Em algumas dioceses, tem sido infelizmente frequente um recurso tão cômodo quanto ilegítimo: incentivar que Roma aceite a renúncia voluntária do estado clerical de sacerdotes acusados de abusos ou delitos graves sob o pretexto de “resolver” o mais rápido possível um assunto incômodo. Com essa via de escape, evita-se abrir um processo penal canônico, dispensa-se a documentação dos fatos e fecha-se o caso de forma falsa, como se tudo se resumisse a uma simples renúncia administrativa.
Essa prática, que infelizmente tem sido tentada em casos especialmente embaraçosos, constitui uma fraude à justiça eclesial e uma afronta às vítimas. O Código de Direito Canônico é claro: a perda do estado clerical não é um direito automático do sacerdote, mas uma concessão que pode ser dada por rescrito pontifício, jamais como artifício para escapar de um processo judicial que cabe à Igreja conduzir.

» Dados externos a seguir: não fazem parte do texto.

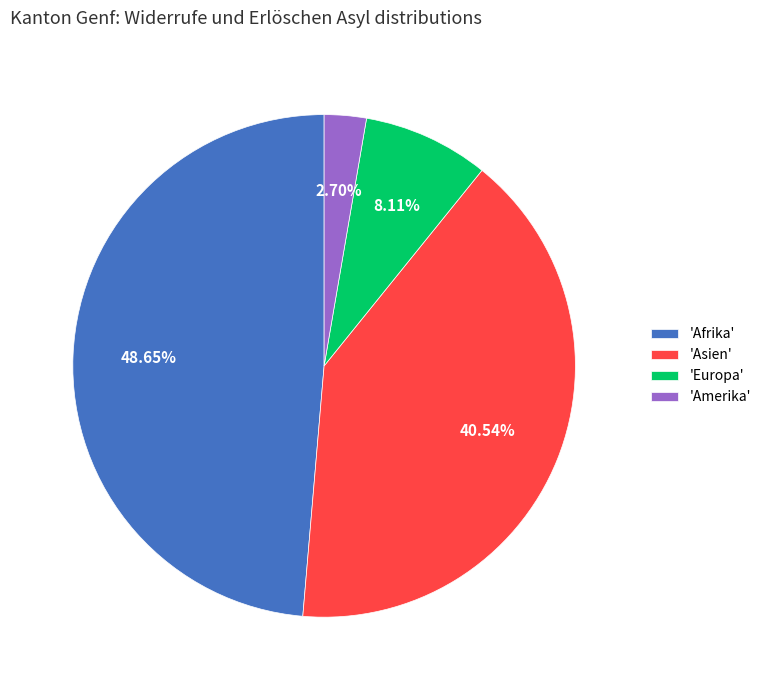

Which category has the smallest portion of the pie?

'Amerika'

Aceitar a renúncia nessas circunstâncias não é apenas uma covardia pastoral, mas uma violação direta da legalidade canônica. Roma o tem reiterado em numerosas ocasiões: quando há um processo penal pendente, o pedido de redução ao estado laical deve ser rejeitado ou, pelo menos, suspenso até que o julgamento conclua. Caso contrário, torna-se um subterfúgio para evadir uma possível condenação e privar a comunidade eclesial da verdade.
A tentação de certos bispos é evidente: aceitar a renúncia significa evitar declarações dolorosas, escândalos midiáticos ou documentação de fatos escabrosos. Mas esse aparente alívio pastoral é, na realidade, uma claudicação da missão episcopal. A Igreja não pode pregar o Evangelho da verdade e da justiça enquanto permite que aqueles acusados de crimes gravíssimos se retirem discretamente, sem prestar contas e sem que fique registro oficial de seus delitos.
O dano provocado por essa prática é duplo: nega-se justiça às vítimas e transmite-se aos fiéis a ideia de que a instituição se protege a si mesma antes que aos inocentes. Fomenta-se, além disso, um incentivo perverso: todo clérigo acusado sabe que pode tentar “escapar” solicitando a dispensa, confiando na comodidade de sua diocese para aceitar o trâmite.
Não se trata de um mero erro de gestão interna, mas de um escândalo com graves consequências espirituais e jurídicas. A justiça da Igreja não pode ser sacrificada no altar da conveniência. Os bispos têm o dever de instruir processos, esclarecer os fatos e garantir que a verdade prevaleça. O contrário é cumplicidade ativa com a injustiça.